_TASK TO CARRY OUT:_
Retype the entries below exactly, but begin at the line containing "#күйеу бала" and end at the last line.

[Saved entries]

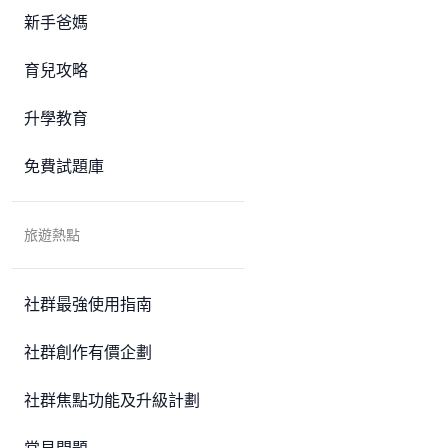
新手爸媽
育兒攻略
升學教育
免費試題庫
旅遊熱點
社群最強使用指南
社群創作有價企劃
社群焦點功能及升級計劃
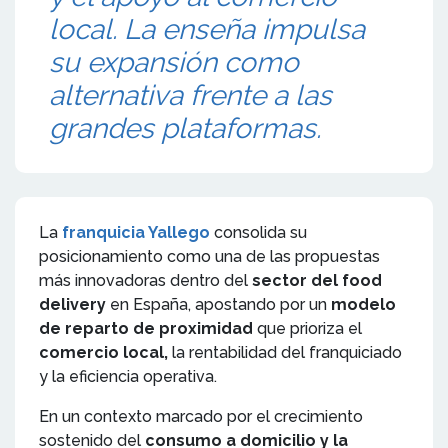
local. La enseña impulsa
su expansión como
alternativa frente a las
grandes plataformas.
La
franquicia Yallego
consolida su
posicionamiento como una de las propuestas
más innovadoras dentro del
sector del food
delivery
en España, apostando por un
modelo
de reparto de proximidad
que prioriza el
comercio local,
la rentabilidad del franquiciado
y la eficiencia operativa.
En un contexto marcado por el crecimiento
sostenido del
consumo a domicilio y la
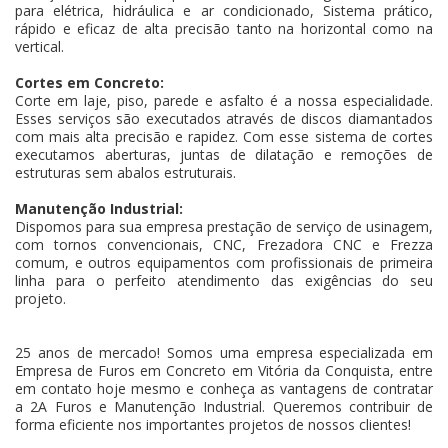
para elétrica, hidráulica e ar condicionado, Sistema prático,
rápido e eficaz de alta precisão tanto na horizontal como na
vertical.
Cortes em Concreto:
Corte em laje, piso, parede e asfalto é a nossa especialidade.
Esses serviços são executados através de discos diamantados
com mais alta precisão e rapidez. Com esse sistema de cortes
executamos aberturas, juntas de dilatação e remoções de
estruturas sem abalos estruturais.
Manutenção Industrial:
Dispomos para sua empresa prestação de serviço de usinagem,
com tornos convencionais, CNC, Frezadora CNC e Frezza
comum, e outros equipamentos com profissionais de primeira
linha para o perfeito atendimento das exigências do seu
projeto.
25 anos de mercado! Somos uma empresa especializada em
Empresa de Furos em Concreto em Vitória da Conquista, entre
em contato hoje mesmo e conheça as vantagens de contratar
a 2A Furos e Manutenção Industrial. Queremos contribuir de
forma eficiente nos importantes projetos de nossos clientes!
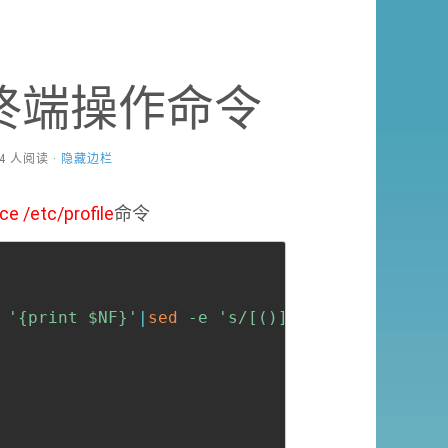
终端操作命令
414 人阅读 ·
隐藏边栏
ce /etc/profile
命令
Copy
全屏
收起
'{print $NF}'
|
sed
 -e 
's/[()]//g'
`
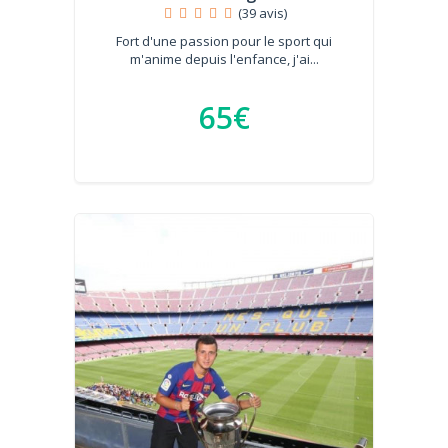
(39 avis)
Fort d'une passion pour le sport qui
m'anime depuis l'enfance, j'ai...
65€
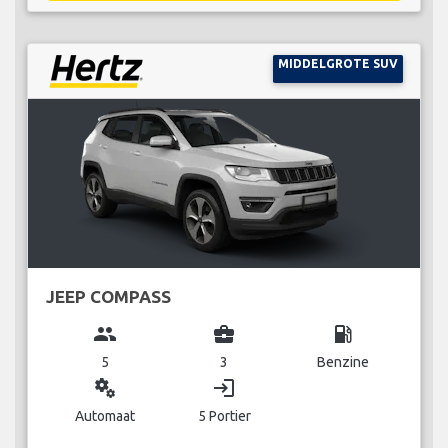
MIDDELGROTE SUV
JEEP COMPASS
group
business_center
local_gas_station
5
3
Benzine
miscellaneous_services
login
Automaat
5 Portier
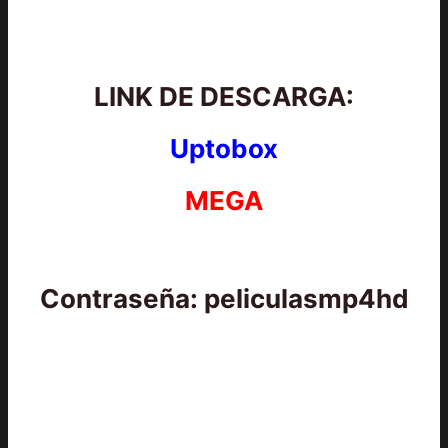
LINK DE DESCARGA:
Uptobox
MEGA
Contraseña: peliculasmp4hd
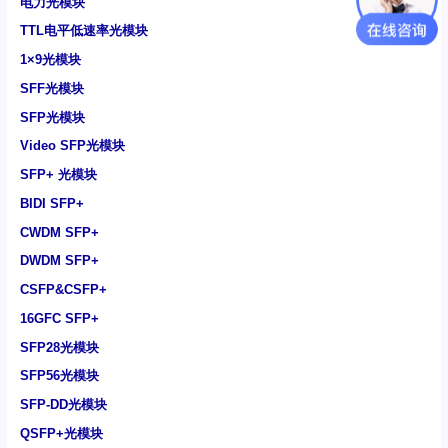
电力光模块
TTL电平低速率光模块
1×9光模块
SFF光模块
SFP光模块
Video SFP光模块
SFP+ 光模块
BIDI SFP+
CWDM SFP+
DWDM SFP+
CSFP&CSFP+
16GFC SFP+
SFP28光模块
SFP56光模块
SFP-DD光模块
QSFP+光模块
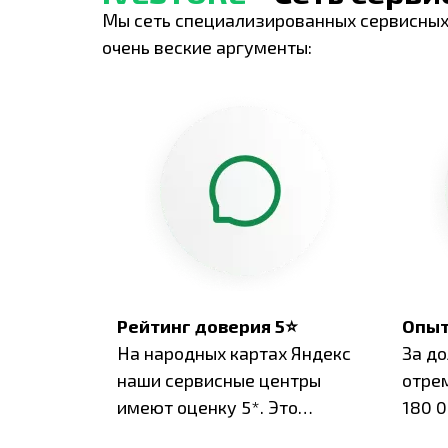
Мы сеть специализированных сервисных
очень веские аргументы:
Рейтинг доверия 5⭐
Опыт
На народных картах Яндекс
За д
наши сервисные центры
отре
имеют оценку 5*. Это
180 0
подтверждено сотнями
нара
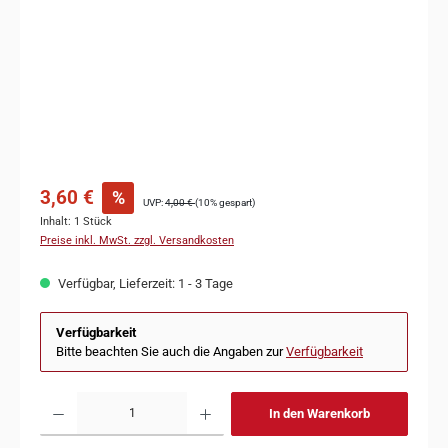
3,60 €
%
UVP:
4,00 €
(10% gespart)
Inhalt:
1 Stück
Preise inkl. MwSt. zzgl. Versandkosten
Verfügbar, Lieferzeit: 1 - 3 Tage
Verfügbarkeit
Bitte beachten Sie auch die Angaben zur
Verfügbarkeit
In den Warenkorb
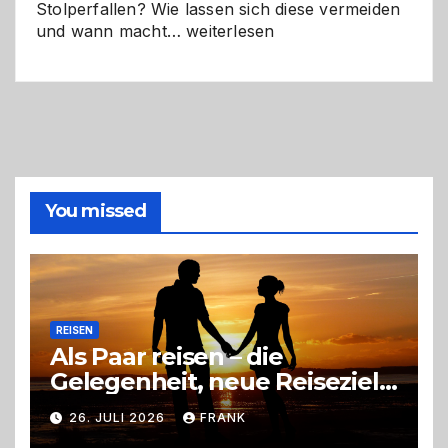
Stolperfallen? Wie lassen sich diese vermeiden
Selber
und wann macht…
weiterlesen
machen
oder
Profi
holen?
So
triffst
du
die
You missed
richtige
Entscheidung
REISEN
Als Paar reisen – die
Gelegenheit, neue Reiseziele
zu entdecken
26. JULI 2026
FRANK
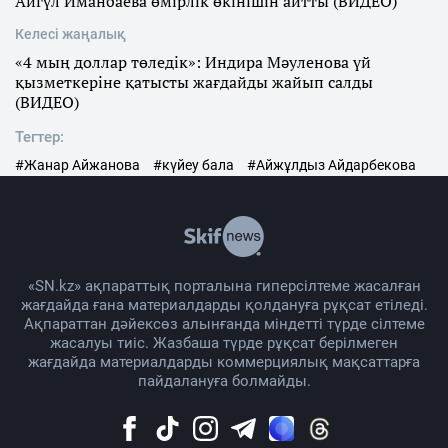
Айгүл Иманбаева өмірлік өкінішін айтты (ВИДЕО)
Келесі жаңалық
«4 мың доллар төледік»: Индира Мәуленова үй
қызметкеріне қатысты жағдайды жайып салды
(ВИДЕО)
Тегтер:
#Жанар Айжанова
#күйеу бала
#Айжұлдыз Айдарбекова
«SN.kz» ақпараттық порталына гиперсілтеме жасалған
жағдайда ғана материалдарды қолдануға рұқсат етіледі.
Ақпараттан дәйексөз алынғанда міндетті түрде сілтеме
жасалуы тиіс. Жазбаша түрде рұқсат берілмеген
жағдайда материалдарды коммерциялық мақсаттарға
пайдалануға болмайды.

_RESPONSE AREA:_
#күйеу бала
#Айжұлдыз Айдарбекова
«SN.kz» ақпараттық порталына гиперсілтеме жасалған
жағдайда ғана материалдарды қолдануға рұқсат етіледі.
Ақпараттан дәйексөз алынғанда міндетті түрде сілтеме
жасалуы тиіс. Жазбаша түрде рұқсат берілмеген
жағдайда материалдарды коммерциялық мақсаттарға
пайдалануға болмайды.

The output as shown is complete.